## Record extracts

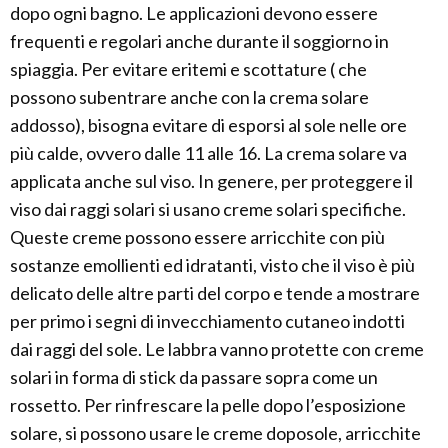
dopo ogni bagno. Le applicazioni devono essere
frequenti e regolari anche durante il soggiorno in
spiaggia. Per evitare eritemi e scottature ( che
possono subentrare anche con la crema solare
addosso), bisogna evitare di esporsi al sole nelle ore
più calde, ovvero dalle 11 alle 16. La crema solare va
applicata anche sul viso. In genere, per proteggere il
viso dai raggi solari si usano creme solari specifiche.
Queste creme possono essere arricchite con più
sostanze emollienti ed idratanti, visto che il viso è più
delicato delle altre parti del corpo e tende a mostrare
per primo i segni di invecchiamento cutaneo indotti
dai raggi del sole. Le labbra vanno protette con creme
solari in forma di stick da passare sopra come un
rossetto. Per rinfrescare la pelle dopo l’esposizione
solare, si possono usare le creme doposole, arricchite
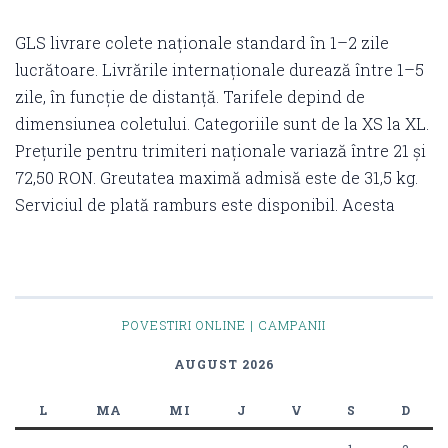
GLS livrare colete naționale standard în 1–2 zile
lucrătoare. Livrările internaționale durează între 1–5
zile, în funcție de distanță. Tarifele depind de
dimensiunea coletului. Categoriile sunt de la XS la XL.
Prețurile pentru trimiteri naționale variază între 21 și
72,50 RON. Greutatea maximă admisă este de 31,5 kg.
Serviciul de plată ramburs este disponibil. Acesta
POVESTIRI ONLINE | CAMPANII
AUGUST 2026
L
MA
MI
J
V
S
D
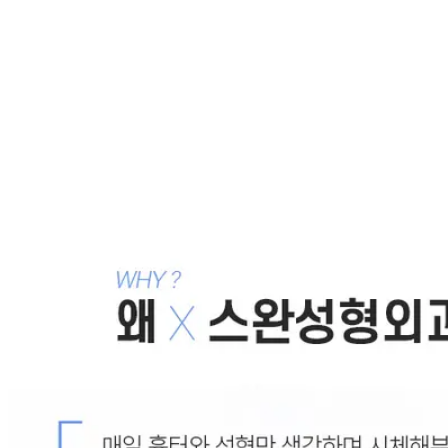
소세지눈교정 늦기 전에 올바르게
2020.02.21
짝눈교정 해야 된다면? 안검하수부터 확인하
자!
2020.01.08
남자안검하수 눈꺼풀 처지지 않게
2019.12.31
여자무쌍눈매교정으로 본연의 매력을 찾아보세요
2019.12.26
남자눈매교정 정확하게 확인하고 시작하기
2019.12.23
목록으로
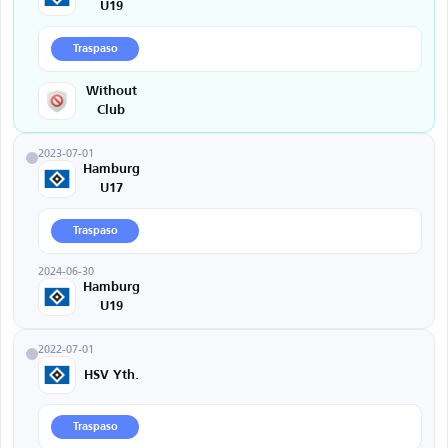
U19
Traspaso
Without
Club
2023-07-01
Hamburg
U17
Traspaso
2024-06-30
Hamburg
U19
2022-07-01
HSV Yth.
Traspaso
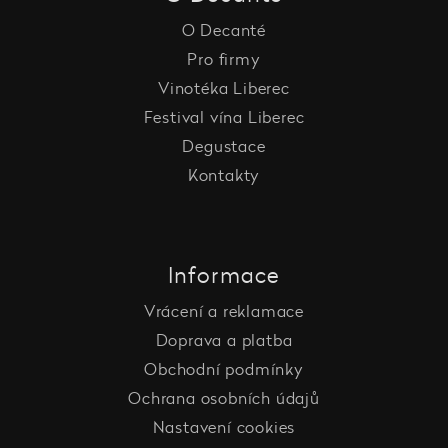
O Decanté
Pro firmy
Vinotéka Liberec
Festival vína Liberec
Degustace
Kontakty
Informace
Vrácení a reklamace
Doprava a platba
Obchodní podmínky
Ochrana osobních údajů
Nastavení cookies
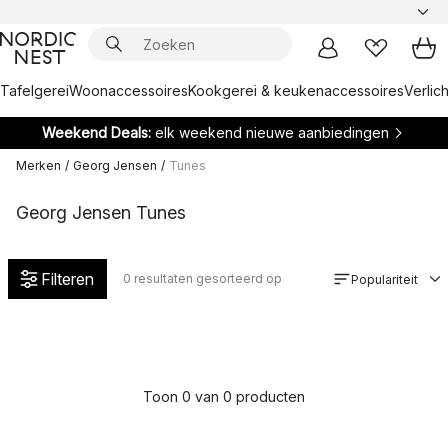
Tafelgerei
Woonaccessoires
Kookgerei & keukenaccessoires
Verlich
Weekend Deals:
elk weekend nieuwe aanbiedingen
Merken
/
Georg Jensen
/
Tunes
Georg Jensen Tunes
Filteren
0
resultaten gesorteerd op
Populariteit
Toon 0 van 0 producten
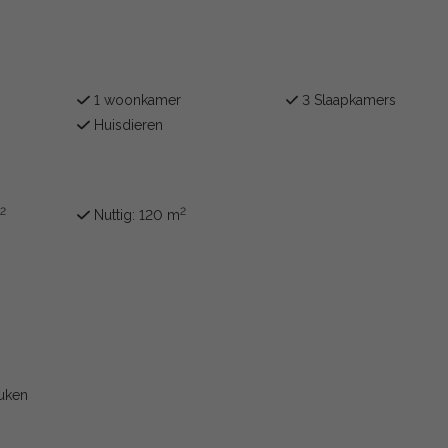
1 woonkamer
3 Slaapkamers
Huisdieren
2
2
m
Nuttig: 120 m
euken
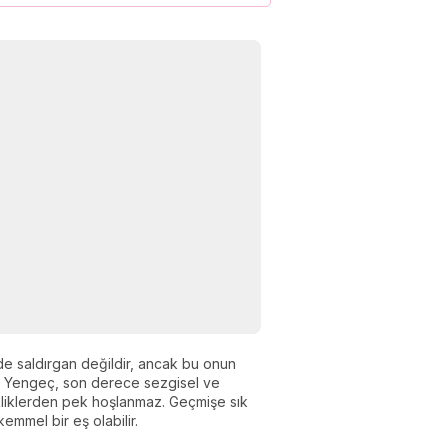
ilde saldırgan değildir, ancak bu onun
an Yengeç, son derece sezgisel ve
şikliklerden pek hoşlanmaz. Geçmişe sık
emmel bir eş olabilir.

## Exercise description
Pictures are to be left out while the lines from the beginning of the records through the line with "şikliklerden pek hoşlanmaz. Geçmişe sık" are copied word for word.

## Output
dopo ogni bagno. Le applicazioni devono essere
frequenti e regolari anche durante il soggiorno in
spiaggia. Per evitare eritemi e scottature ( che
possono subentrare anche con la crema solare
addosso), bisogna evitare di esporsi al sole nelle ore
più calde, ovvero dalle 11 alle 16. La crema solare va
applicata anche sul viso. In genere, per proteggere il
viso dai raggi solari si usano creme solari specifiche.
Queste creme possono essere arricchite con più
sostanze emollienti ed idratanti, visto che il viso è più
delicato delle altre parti del corpo e tende a mostrare
per primo i segni di invecchiamento cutaneo indotti
dai raggi del sole. Le labbra vanno protette con creme
solari in forma di stick da passare sopra come un
rossetto. Per rinfrescare la pelle dopo l’esposizione
solare, si possono usare le creme doposole, arricchite
GLS livrare colete naționale standard în 1–2 zile
lucrătoare. Livrările internaționale durează între 1–5
zile, în funcție de distanță. Tarifele depind de
dimensiunea coletului. Categoriile sunt de la XS la XL.
Prețurile pentru trimiteri naționale variază între 21 și
72,50 RON. Greutatea maximă admisă este de 31,5 kg.
Serviciul de plată ramburs este disponibil. Acesta
POVESTIRI ONLINE | CAMPANII
AUGUST 2026
L
MA
MI
J
V
S
D
소세지눈교정 늦기 전에 올바르게
2020.02.21
짝눈교정 해야 된다면? 안검하수부터 확인하
자!
2020.01.08
남자안검하수 눈꺼풀 처지지 않게
2019.12.31
여자무쌍눈매교정으로 본연의 매력을 찾아보세요
2019.12.26
남자눈매교정 정확하게 확인하고 시작하기
2019.12.23
목록으로
U19
Traspaso
Without
Club
2023-07-01
Hamburg
U17
Traspaso
2024-06-30
Hamburg
U19
2022-07-01
HSV Yth.
Traspaso
O Decanté
Pro firmy
Vinotéka Liberec
Festival vína Liberec
Degustace
Kontakty
Informace
Vrácení a reklamace
Doprava a platba
Obchodní podmínky
Ochrana osobních údajů
Nastavení cookies
Tafelgerei
Woonaccessoires
Kookgerei & keukenaccessoires
Verlich
Weekend Deals:
elk weekend nieuwe aanbiedingen
Merken
/
Georg Jensen
/
Tunes
Georg Jensen Tunes
Filteren
0
resultaten gesorteerd op
Populariteit
Toon 0 van 0 producten
1 woonkamer
3 Slaapkamers
Huisdieren
2
2
m
Nuttig: 120 m
euken
ilde saldırgan değildir, ancak bu onun
an Yengeç, son derece sezgisel ve
şikliklerden pek hoşlanmaz. Geçmişe sık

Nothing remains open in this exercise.